Eddie owns the place and he's pretty awesome at what he does. The flavors are so intense and so on point but not only that, they're kind of visually stunning as well. Be mesmerized by how intensely pink the beet hummus is or be nervous when you see how many fresh green jalapeno specks there are in the cilantro hummus. Their rice is a beautiful saffron golden color and always fluffy like a pillow. Their meats, especially their lamb and beef ... would you like some meat with your steamy meat juices? Because that's how succulent they are. Everything is just an explosion of flavor because of how many herbs and spices they use in each dish. I will warn you that by eating their potatoes, you should plan on not speaking to anyone for the next 8 hours because it is just deliciously bombarded with an obnoxious amount of garlic.
I order catering all the time for my workplace and the moment the work floor get an email that there's Hummus Xpress - they drop everything for it.

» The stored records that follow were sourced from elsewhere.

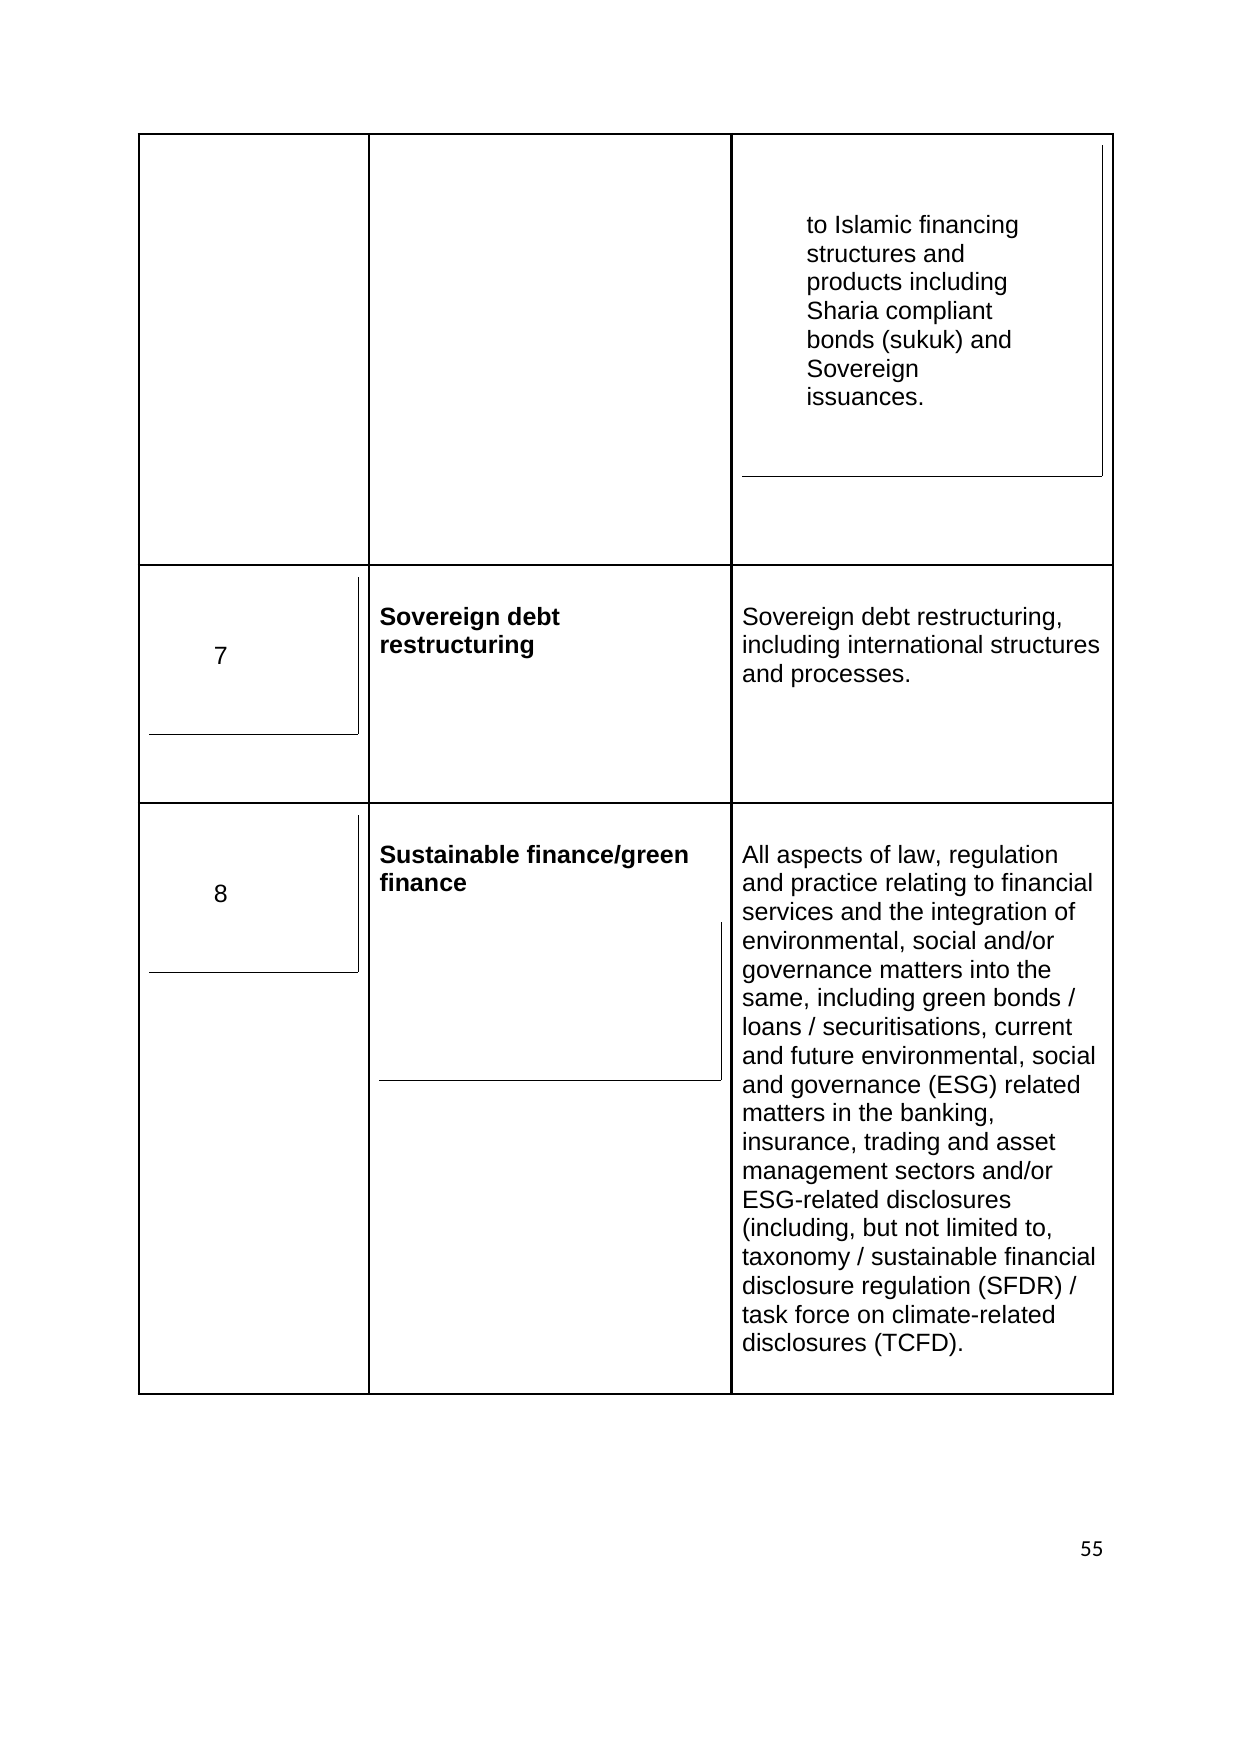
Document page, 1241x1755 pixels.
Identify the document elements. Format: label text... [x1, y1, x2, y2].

table_cell Sustainable finance/green finance [370, 804, 730, 1392]
table_cell Sovereign debt restructuring [370, 566, 730, 802]
table_cell 8 [140, 804, 368, 1392]
table_cell to Islamic financing structures and products including Sharia compliant bonds (sukuk) and Sovereign issuances. [733, 135, 1112, 564]
table_cell 7 [140, 566, 368, 802]
table_cell Sovereign debt restructuring, including international structures and processes. [733, 566, 1112, 802]
table_cell [140, 135, 368, 564]
table_cell [370, 135, 730, 564]
table_cell All aspects of law, regulation and practice relating to financial services and the integration of environmental, social and/or governance matters into the same, including green bonds / loans / securitisations, current and future environmental, social and governance (ESG) related matters in the banking, insurance, trading and asset management sectors and/or ESG-related disclosures (including, but not limited to, taxonomy / sustainable financial disclosure regulation (SFDR) / task force on climate-related disclosures (TCFD). [733, 804, 1112, 1392]
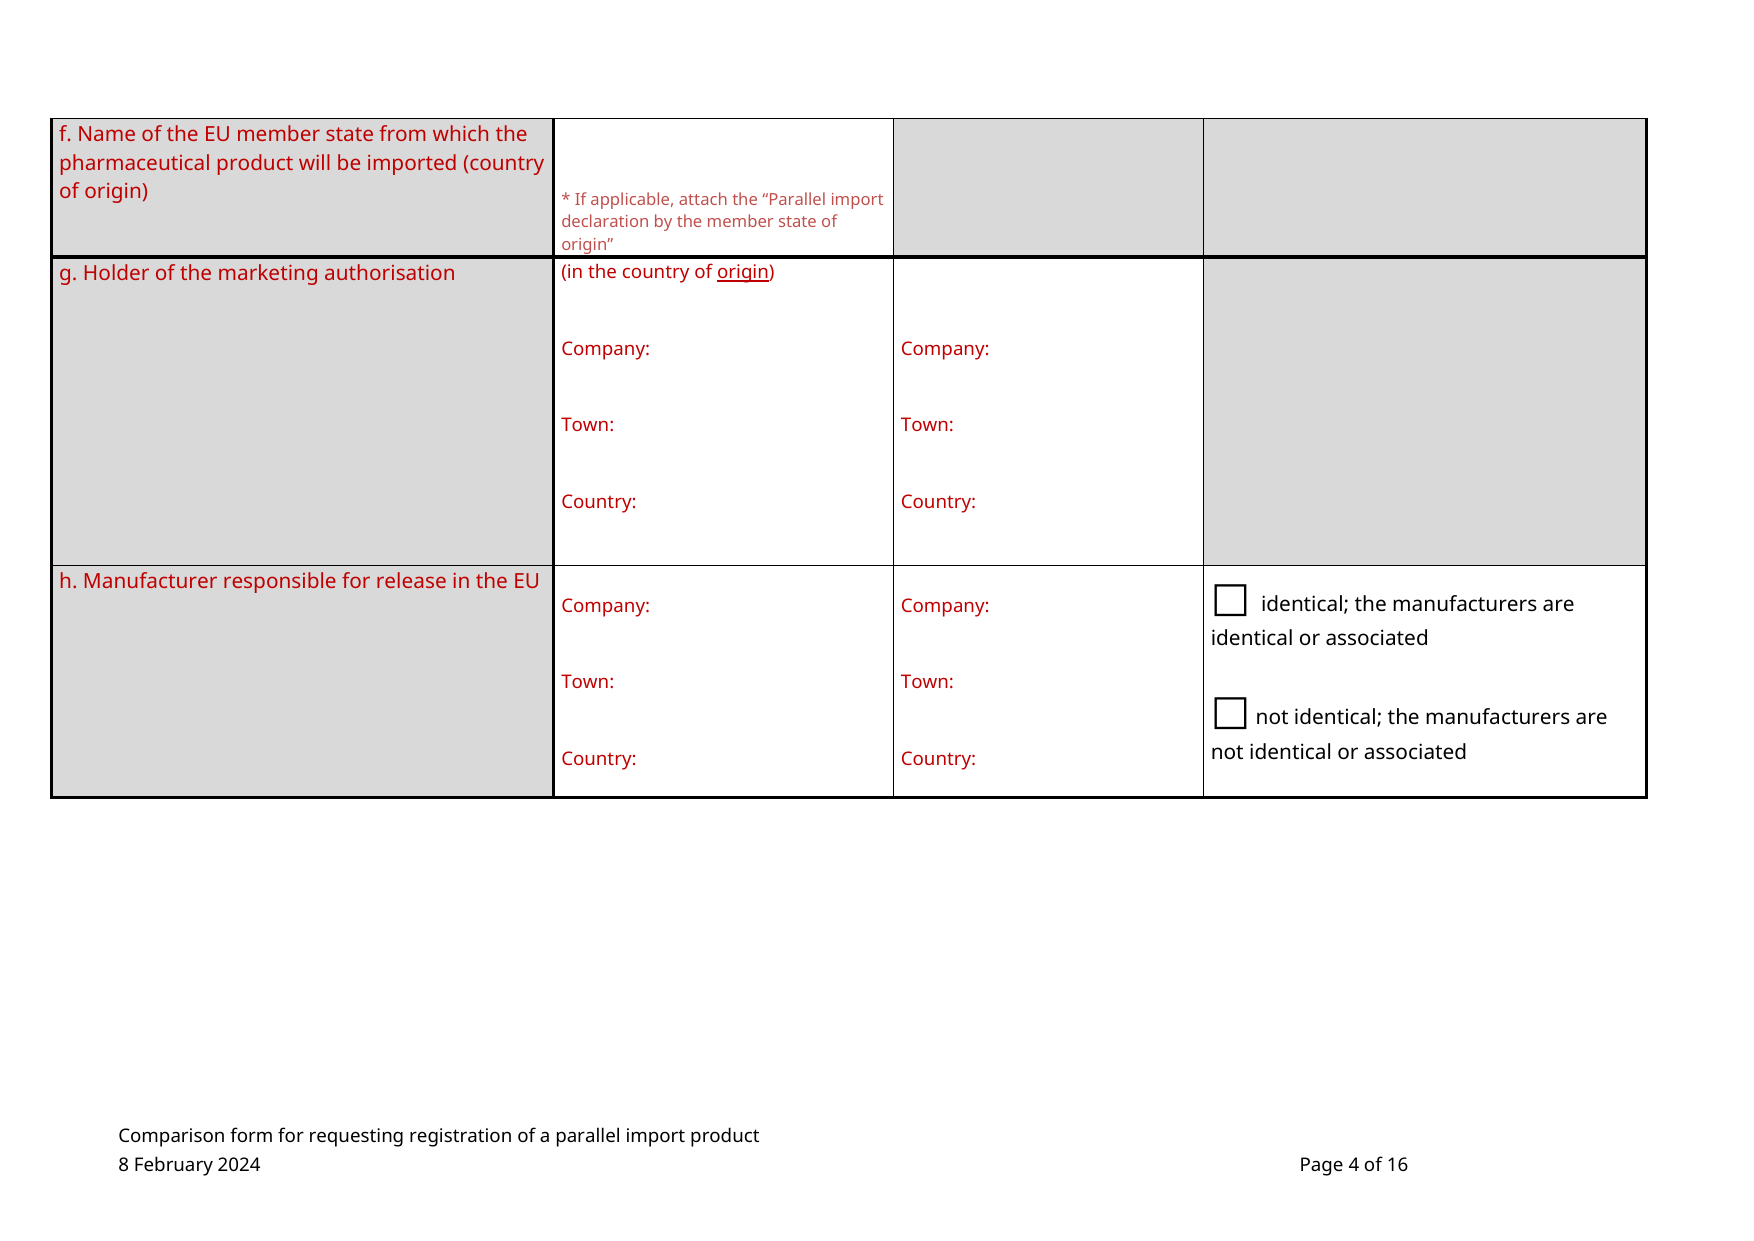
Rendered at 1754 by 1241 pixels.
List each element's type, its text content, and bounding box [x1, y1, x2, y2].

table_cell □ identical; the manufacturers are identical or associated □ not identical; the manufacturers are not identical or associated [1204, 566, 1645, 796]
table_cell Company: Town: Country: [555, 566, 893, 796]
table_cell Company: Town: Country: [894, 566, 1203, 796]
table_cell [894, 119, 1203, 255]
table_cell (in the country of origin) Company: Town: Country: [555, 259, 893, 565]
table_cell [1204, 119, 1645, 255]
table_cell f. Name of the EU member state from which the pharmaceutical product will be imported (country of origin) [53, 119, 552, 255]
table_cell g. Holder of the marketing authorisation [53, 259, 552, 565]
table_cell [1204, 259, 1645, 565]
table_cell * If applicable, attach the “Parallel import declaration by the member state of origin” [555, 119, 893, 255]
table_cell Company: Town: Country: [894, 259, 1203, 565]
table_cell h. Manufacturer responsible for release in the EU [53, 566, 552, 796]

These full grown men are willing to sit still through a 45-minute vendor presentation that probably doesn't even relate to what they do just to be able to enjoy the food rather than go out for lunch themselves. In our world, that's some major dedication.
Service? Let's just say it's been a trip. Sometimes when I call to order, their phone line doesn't work and they just don't fix it - just because. So then you're stuck for 3 months having to resort to ordering something else while you live on edge that your insatiable coworkers might jump you. Finally get a hold of them? Kitchen fire - closed. Need a catering order? E-mail it and hope that they show up at the time you requested because they never responded or asked for payment. Get the receipt - not even sure what they charged you for but it looks about right because you're too busy already stuffing your face. I'm sure it's different when you're there in person, but no matter how many obstacles they throw my way to make it seem like they don't want my business at all, I still keep vying for their attention like some crazy pre-teen Justin Bieber fan.